Um elemento relacionado por Gutierrez com o abandono do trotskismo (na prática) pela DS é o envolvimento da corrente com as experiências de gestão do “ramo administrativo do Estado burguês”. O autor refere-se aos três governos consecutivos do PT na capital gaúcha, e em especial aos dois últimos: Raul Pont foi vice-prefeito de 1993-1996, e prefeito na gestão seguinte. Dentre as iniciativas governamentais que implementou, a mais reivindicada como positiva pela DS foi a do “orçamento participativo”, que segundo Gutierrez, “a princípio, (…) tem alguma influência da concepção trotskista de gestão a partir dos „conselhos operários‟”. No entanto, o autor afirma que a proposta de democratizar os mecanismos decisórios do Estado entre os diversos setores da “sociedade civil” pouco avançou no empoderamento da população, dados os limites do “orçamento participativo” que decidia, na maioria das vezes, sobre menos de 10% do orçamento municipal, e que muitas vezes cumpriu o papel de “mero legitimador das instância superiores” (isto é, do planejamento e das decisões tomadas nas instituições do Estado). (GUERRERO GUTIERREZ, 2004, pp. 88-90.) Levando em conta que a experiência do “orçamento participativo” permaneceu sempre subordinada à legislação vigente e a um sistema de distribuição fiscal que concentra recursos na União, podemos afirmar que, de fato, o modelo do não corresponde a uma tática trotskista, na medida em que não se choca com a institucionalidade burguesa, mas acaba por subordinar-se a ela.
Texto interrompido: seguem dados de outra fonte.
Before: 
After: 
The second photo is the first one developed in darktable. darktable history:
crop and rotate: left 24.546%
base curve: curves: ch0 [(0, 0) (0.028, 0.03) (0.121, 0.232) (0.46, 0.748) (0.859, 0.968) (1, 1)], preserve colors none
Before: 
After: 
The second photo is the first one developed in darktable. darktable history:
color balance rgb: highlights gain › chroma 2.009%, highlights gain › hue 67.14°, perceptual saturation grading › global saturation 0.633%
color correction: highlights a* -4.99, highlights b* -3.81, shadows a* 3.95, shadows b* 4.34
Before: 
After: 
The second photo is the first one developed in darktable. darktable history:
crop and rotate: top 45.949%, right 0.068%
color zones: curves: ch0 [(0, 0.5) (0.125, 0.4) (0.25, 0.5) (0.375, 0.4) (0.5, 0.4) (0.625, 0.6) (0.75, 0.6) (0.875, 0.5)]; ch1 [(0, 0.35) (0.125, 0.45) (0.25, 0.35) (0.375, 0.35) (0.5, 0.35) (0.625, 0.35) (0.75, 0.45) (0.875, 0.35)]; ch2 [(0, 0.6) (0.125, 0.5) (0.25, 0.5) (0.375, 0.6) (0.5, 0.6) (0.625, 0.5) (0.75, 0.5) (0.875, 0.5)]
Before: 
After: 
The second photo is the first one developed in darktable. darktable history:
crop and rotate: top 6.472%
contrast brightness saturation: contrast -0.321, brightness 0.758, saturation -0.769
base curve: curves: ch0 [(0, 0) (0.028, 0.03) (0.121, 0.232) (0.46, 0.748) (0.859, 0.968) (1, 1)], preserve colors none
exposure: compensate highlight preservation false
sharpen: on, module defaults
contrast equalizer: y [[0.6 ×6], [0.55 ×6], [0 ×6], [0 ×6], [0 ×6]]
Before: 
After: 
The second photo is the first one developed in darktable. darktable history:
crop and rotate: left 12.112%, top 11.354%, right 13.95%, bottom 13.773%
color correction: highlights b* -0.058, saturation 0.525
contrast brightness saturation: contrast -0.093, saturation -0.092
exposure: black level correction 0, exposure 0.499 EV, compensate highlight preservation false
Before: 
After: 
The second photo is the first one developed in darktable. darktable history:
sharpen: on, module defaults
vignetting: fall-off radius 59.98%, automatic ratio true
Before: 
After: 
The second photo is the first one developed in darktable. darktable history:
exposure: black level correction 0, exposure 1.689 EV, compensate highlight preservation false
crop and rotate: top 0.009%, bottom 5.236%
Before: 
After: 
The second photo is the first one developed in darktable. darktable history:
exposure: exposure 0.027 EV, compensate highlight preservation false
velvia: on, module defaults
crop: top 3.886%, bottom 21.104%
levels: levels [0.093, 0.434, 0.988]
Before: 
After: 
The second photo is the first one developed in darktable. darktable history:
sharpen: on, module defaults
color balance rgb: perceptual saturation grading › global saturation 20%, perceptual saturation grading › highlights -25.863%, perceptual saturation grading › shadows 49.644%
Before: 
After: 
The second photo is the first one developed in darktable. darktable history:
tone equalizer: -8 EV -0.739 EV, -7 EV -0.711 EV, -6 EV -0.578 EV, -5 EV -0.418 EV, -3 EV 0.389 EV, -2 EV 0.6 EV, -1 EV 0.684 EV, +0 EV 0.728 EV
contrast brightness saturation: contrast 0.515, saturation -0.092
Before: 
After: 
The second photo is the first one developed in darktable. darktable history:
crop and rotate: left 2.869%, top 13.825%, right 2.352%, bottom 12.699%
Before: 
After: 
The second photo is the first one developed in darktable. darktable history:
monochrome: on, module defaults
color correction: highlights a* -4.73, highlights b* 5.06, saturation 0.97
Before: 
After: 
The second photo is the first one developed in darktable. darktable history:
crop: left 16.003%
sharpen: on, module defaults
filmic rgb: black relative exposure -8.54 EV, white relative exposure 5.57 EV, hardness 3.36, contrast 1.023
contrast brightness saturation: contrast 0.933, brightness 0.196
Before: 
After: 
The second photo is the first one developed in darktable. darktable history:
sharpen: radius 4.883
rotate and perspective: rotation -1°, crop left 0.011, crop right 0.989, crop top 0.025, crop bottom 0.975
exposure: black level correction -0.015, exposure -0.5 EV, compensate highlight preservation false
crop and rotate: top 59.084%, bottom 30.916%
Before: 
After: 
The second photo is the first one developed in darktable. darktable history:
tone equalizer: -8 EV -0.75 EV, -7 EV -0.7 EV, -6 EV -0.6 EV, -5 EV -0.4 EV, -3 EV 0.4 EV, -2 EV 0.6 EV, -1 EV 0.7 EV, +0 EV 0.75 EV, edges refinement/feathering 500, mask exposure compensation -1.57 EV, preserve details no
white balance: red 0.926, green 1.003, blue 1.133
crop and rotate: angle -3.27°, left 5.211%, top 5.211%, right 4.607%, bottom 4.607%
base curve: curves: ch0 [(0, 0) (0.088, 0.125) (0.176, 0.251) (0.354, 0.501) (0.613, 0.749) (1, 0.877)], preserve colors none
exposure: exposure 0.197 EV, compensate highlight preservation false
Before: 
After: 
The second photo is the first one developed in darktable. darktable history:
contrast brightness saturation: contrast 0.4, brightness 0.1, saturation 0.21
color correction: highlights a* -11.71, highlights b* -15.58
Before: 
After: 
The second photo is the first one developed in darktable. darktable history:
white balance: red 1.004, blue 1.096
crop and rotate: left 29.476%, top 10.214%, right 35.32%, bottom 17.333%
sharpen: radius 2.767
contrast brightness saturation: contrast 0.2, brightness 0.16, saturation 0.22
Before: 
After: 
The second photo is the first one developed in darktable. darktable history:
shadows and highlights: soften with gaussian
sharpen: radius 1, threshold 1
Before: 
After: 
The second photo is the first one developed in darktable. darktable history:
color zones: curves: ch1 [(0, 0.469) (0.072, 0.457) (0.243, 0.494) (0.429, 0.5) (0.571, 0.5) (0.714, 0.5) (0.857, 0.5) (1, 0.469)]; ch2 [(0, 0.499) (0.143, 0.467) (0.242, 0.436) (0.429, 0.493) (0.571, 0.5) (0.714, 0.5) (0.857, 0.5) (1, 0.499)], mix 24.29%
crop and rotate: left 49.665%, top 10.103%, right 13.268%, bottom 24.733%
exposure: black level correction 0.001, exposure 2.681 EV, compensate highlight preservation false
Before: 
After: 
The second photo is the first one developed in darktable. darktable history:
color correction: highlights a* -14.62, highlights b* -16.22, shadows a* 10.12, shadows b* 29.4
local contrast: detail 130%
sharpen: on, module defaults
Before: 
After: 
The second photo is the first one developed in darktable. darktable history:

É necessário destacar ainda que o primeiro mandato de Raul Pont como deputado federal se inicia em 1986. Não podemos menosprezar os efeitos dessa experiência sobre o desenvolvimento da estratégia do “movimento em pinça”, que se pautava justamente em valorizar o aspecto institucional da luta, antes negligenciado. É no mesmo período que a Articulação passa a tomar passos decididos no sentido de viabilizar o PT enquanto partido de governo – a luta contra a ala xiita do partido, da qual a regulamentação da atuação das tendências foi uma das expressões, era uma parte fundamental desse projeto, uma vez que o PT buscava aproximar-se de uma parcela do eleitorado sensivelmente mais anticomunista que o próprio movimento sindical. Mas ao fim da década de 1980, ficava cada vez mais evidente que, na prática, a Democracia Socialista não aplicava táticas semelhantes às dos ditos xiitas; reproduzindo a posteriori o que se passou com o próprio PT, a moderação discursiva demoraria ainda uma década para se consolidar. Em todo caso, à altura do I Congresso (1991), os objetivos da DS e da Articulação se encontravam afinados em alguns pontos dos quais a Convergência divergia. No capítulo seguinte, trataremos da CS, e poderemos aprofundar essa comparação.